## PROBLEM TO WORK ON
What is needed is an exact copy of the records below, with the pictures left out.

## GIVEN RECORDS
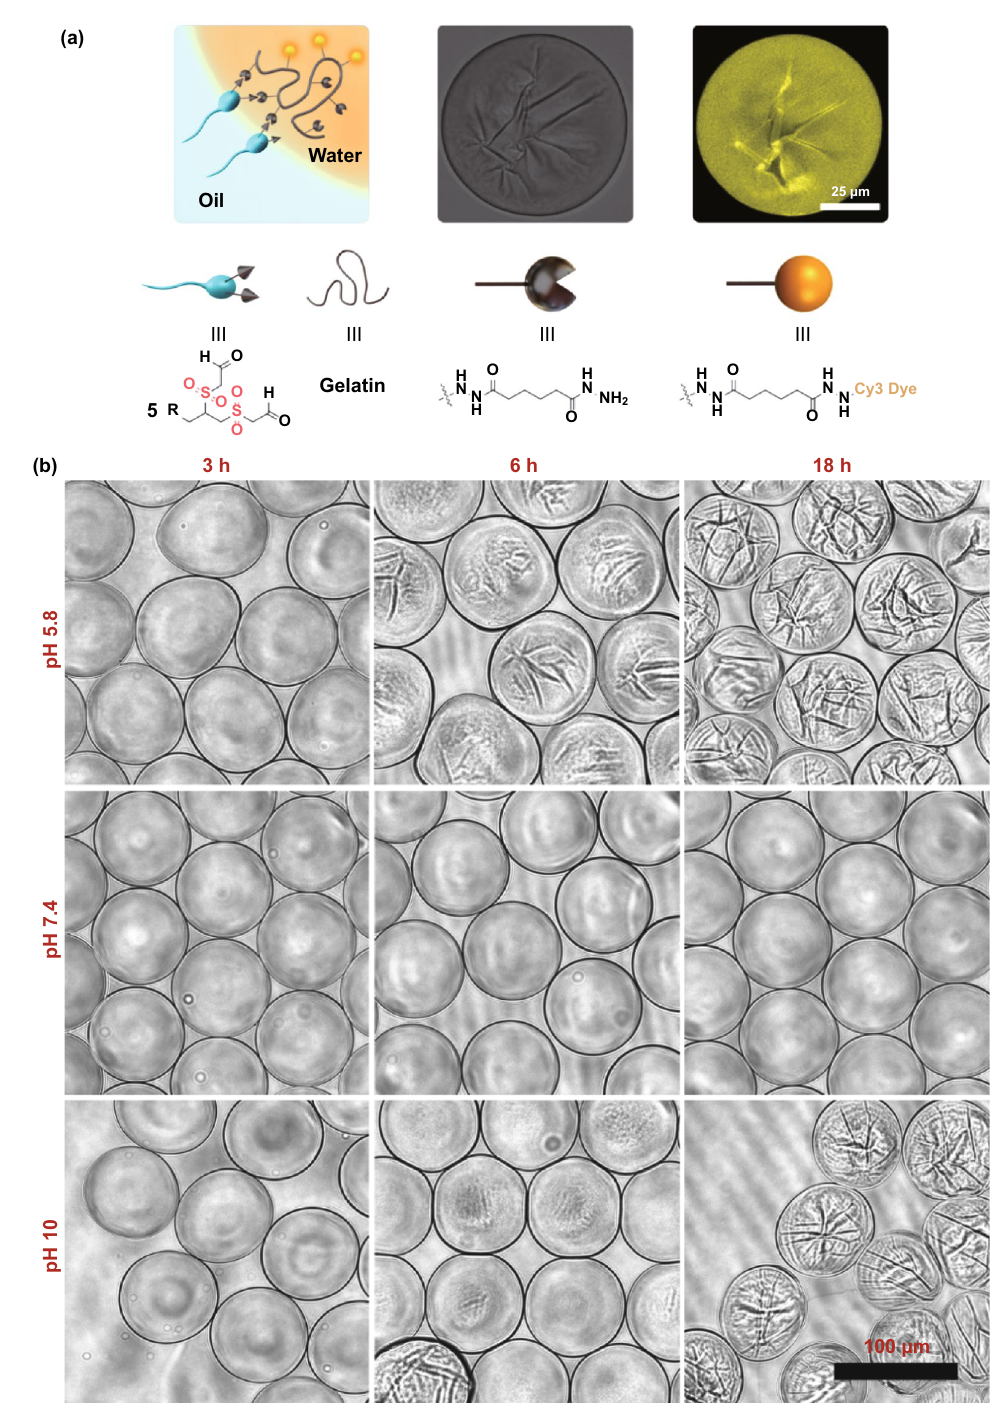
Fig. 4 One-step capsule fabrication a Capsule formation scheme showing the reaction between the surfactant’s ‑CHO groups and the gelatin‑ ADH’s hydrazide groups at the water–oil interface of a drop (orange background). Drops were generated by using the single drop‑maker PDMS device with two inlets for oil and aqueous solutions (used in Fig. 3A) and stabilized with surfactant 5 (left). 2D fluorescent (middle) and bright‑field (right) images of a capsule were recorded with a confocal microscope after 24 h of droplet generation. The inner phase of the capsule comprised of 1% gelatin‑ADH labeled with Cy‑3 dye in the pH 10 borate buffer. The distribution of the fluorescent intensity across the capsule indicated that the polymer was not adsorbed at the interface due to the reversible hydrazone formation process across the capsule. b Time and pH‑dependent capsule formation through reversible covalent bonds between 1% gelatin‑ADH (in the aqueous phase) and the surfactant 5 (at the droplet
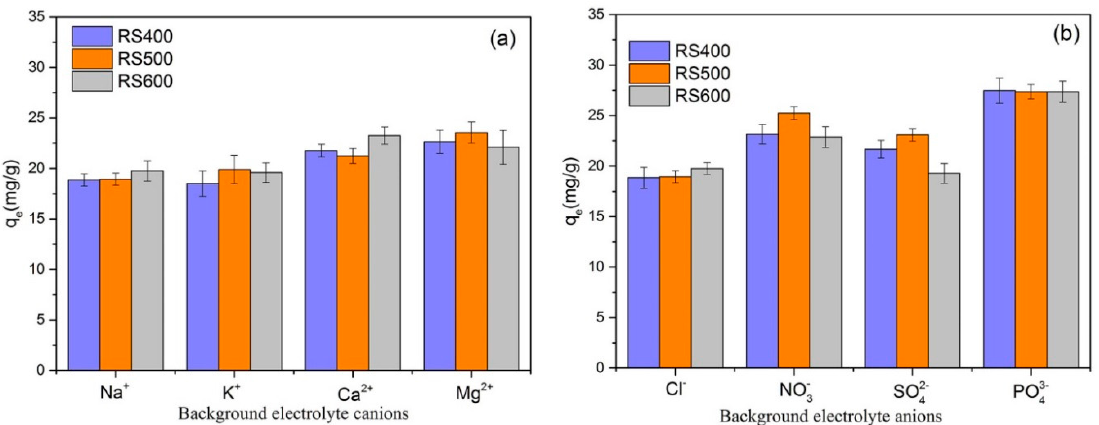
Figure 6. ( a ) Effect of background electrolyte cations on E2; ( b ) Effect of background electrolyte anions on E2 (initial concentration = 6 mg L − 1 ; biochar dose = 0.01 g; temperature = 301 K).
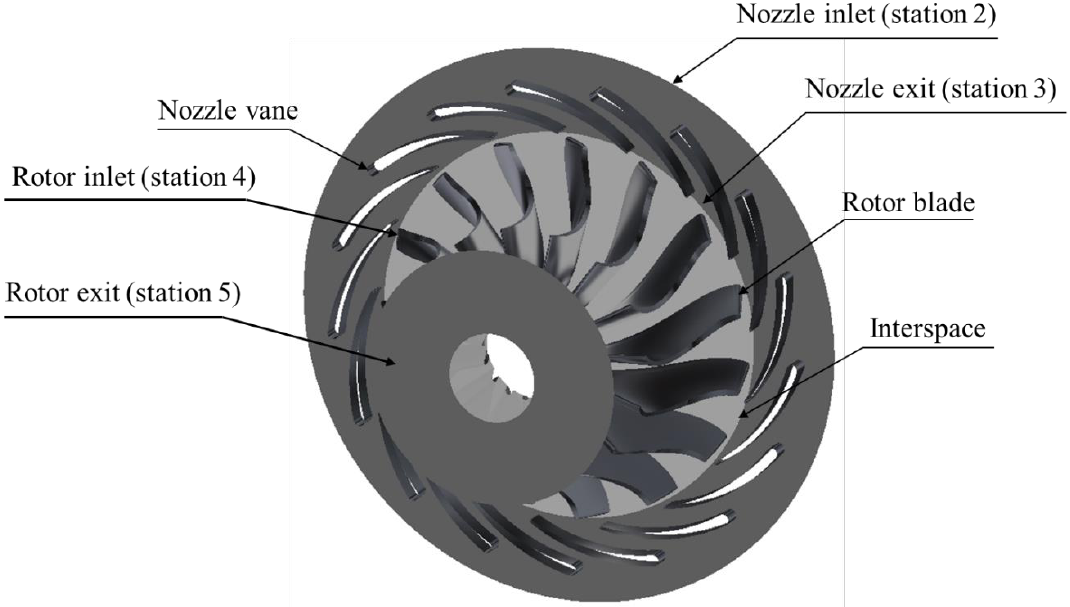
Figure 11. 3D view of a radial turbine stage and boundary conditions.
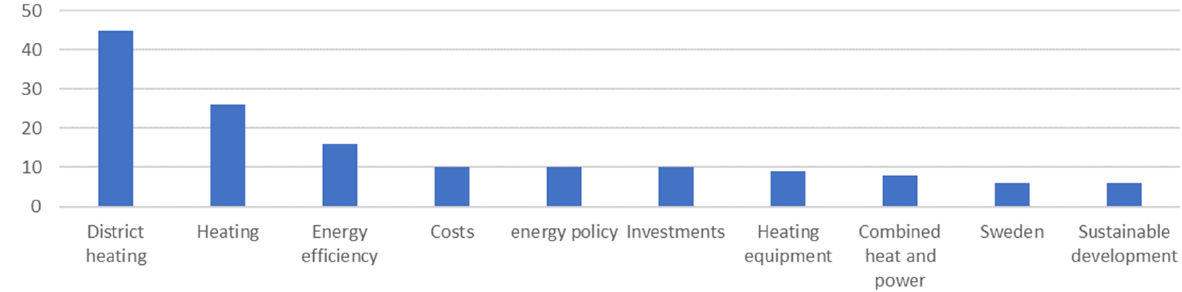
Figure 16. Business—most frequent keywords (horizontal axis) and the number of articles (vertical axis).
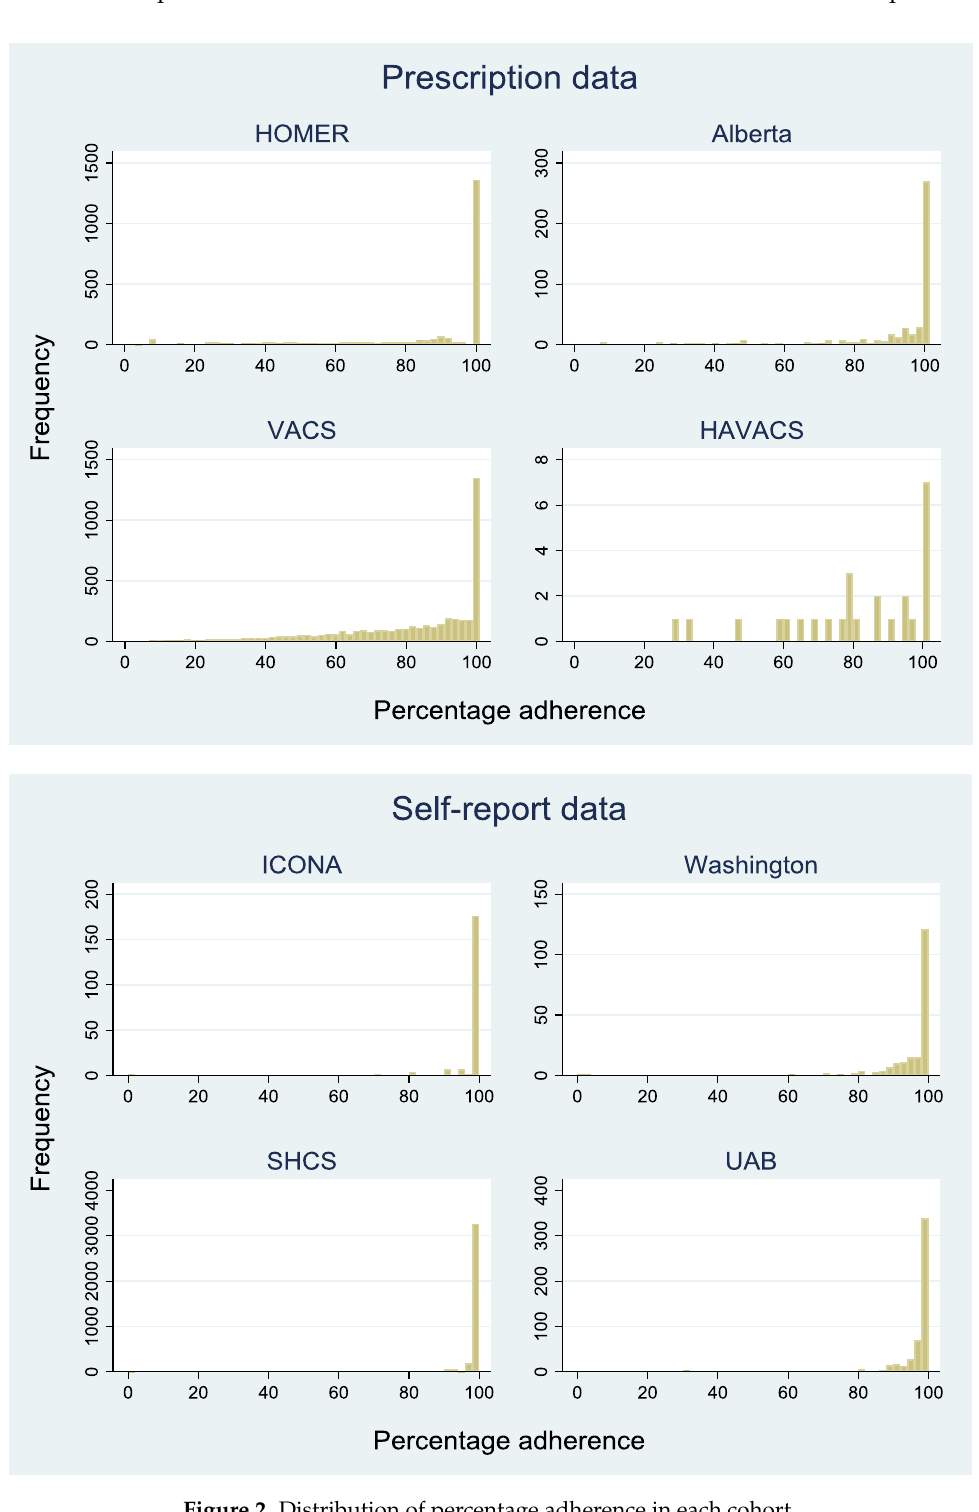
Figure 2. Distribution of percentage adherence in each cohort.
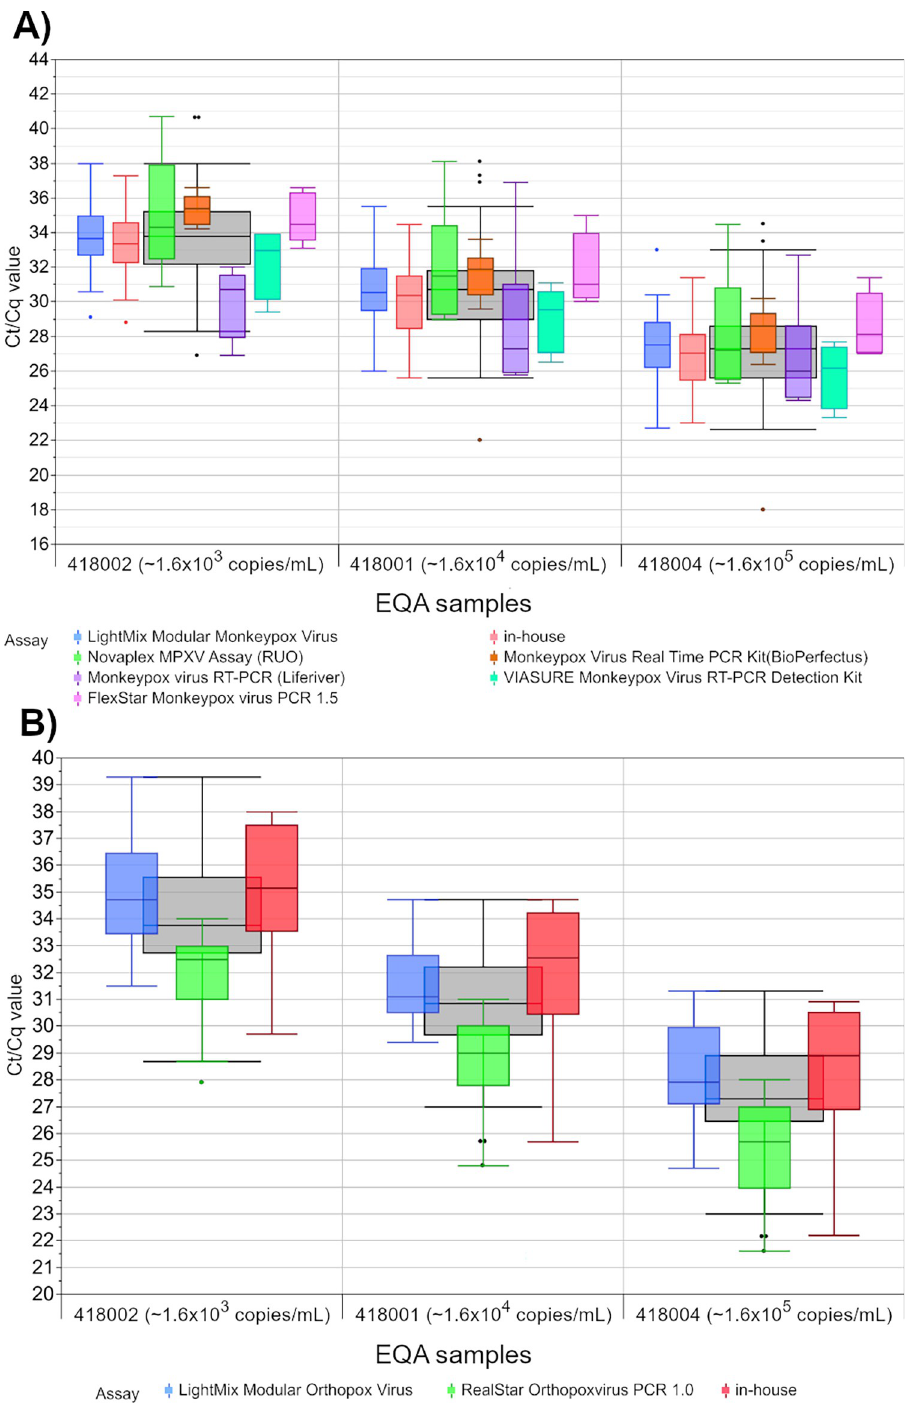
Fig 2. Analysis of Ct/Cq values for (A) monkeypox virus PCR results and (B) for orthopoxvirus PCR results for different test systems. The grey boxes display all results for the respective sample, and the distributions of specific manufacturer-based collectives are illustrated as smaller, colored box plots in overlay with the total results. For all boxes, the whiskers stretch from the 1st quartile—1.5 * (interquartile range) to the 3rd quartile + 1.5 * (interquartile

## RESPONSE
Fig. 4 One-step capsule fabrication a Capsule formation scheme showing the reaction between the surfactant’s ‑CHO groups and the gelatin‑ ADH’s hydrazide groups at the water–oil interface of a drop (orange background). Drops were generated by using the single drop‑maker PDMS device with two inlets for oil and aqueous solutions (used in Fig. 3A) and stabilized with surfactant 5 (left). 2D fluorescent (middle) and bright‑field (right) images of a capsule were recorded with a confocal microscope after 24 h of droplet generation. The inner phase of the capsule comprised of 1% gelatin‑ADH labeled with Cy‑3 dye in the pH 10 borate buffer. The distribution of the fluorescent intensity across the capsule indicated that the polymer was not adsorbed at the interface due to the reversible hydrazone formation process across the capsule. b Time and pH‑dependent capsule formation through reversible covalent bonds between 1% gelatin‑ADH (in the aqueous phase) and the surfactant 5 (at the droplet
Figure 6. ( a ) Effect of background electrolyte cations on E2; ( b ) Effect of background electrolyte anions on E2 (initial concentration = 6 mg L − 1 ; biochar dose = 0.01 g; temperature = 301 K).
Figure 11. 3D view of a radial turbine stage and boundary conditions.
Figure 16. Business—most frequent keywords (horizontal axis) and the number of articles (vertical axis).
Figure 2. Distribution of percentage adherence in each cohort.
Fig 2. Analysis of Ct/Cq values for (A) monkeypox virus PCR results and (B) for orthopoxvirus PCR results for different test systems. The grey boxes display all results for the respective sample, and the distributions of specific manufacturer-based collectives are illustrated as smaller, colored box plots in overlay with the total results. For all boxes, the whiskers stretch from the 1st quartile—1.5 * (interquartile range) to the 3rd quartile + 1.5 * (interquartile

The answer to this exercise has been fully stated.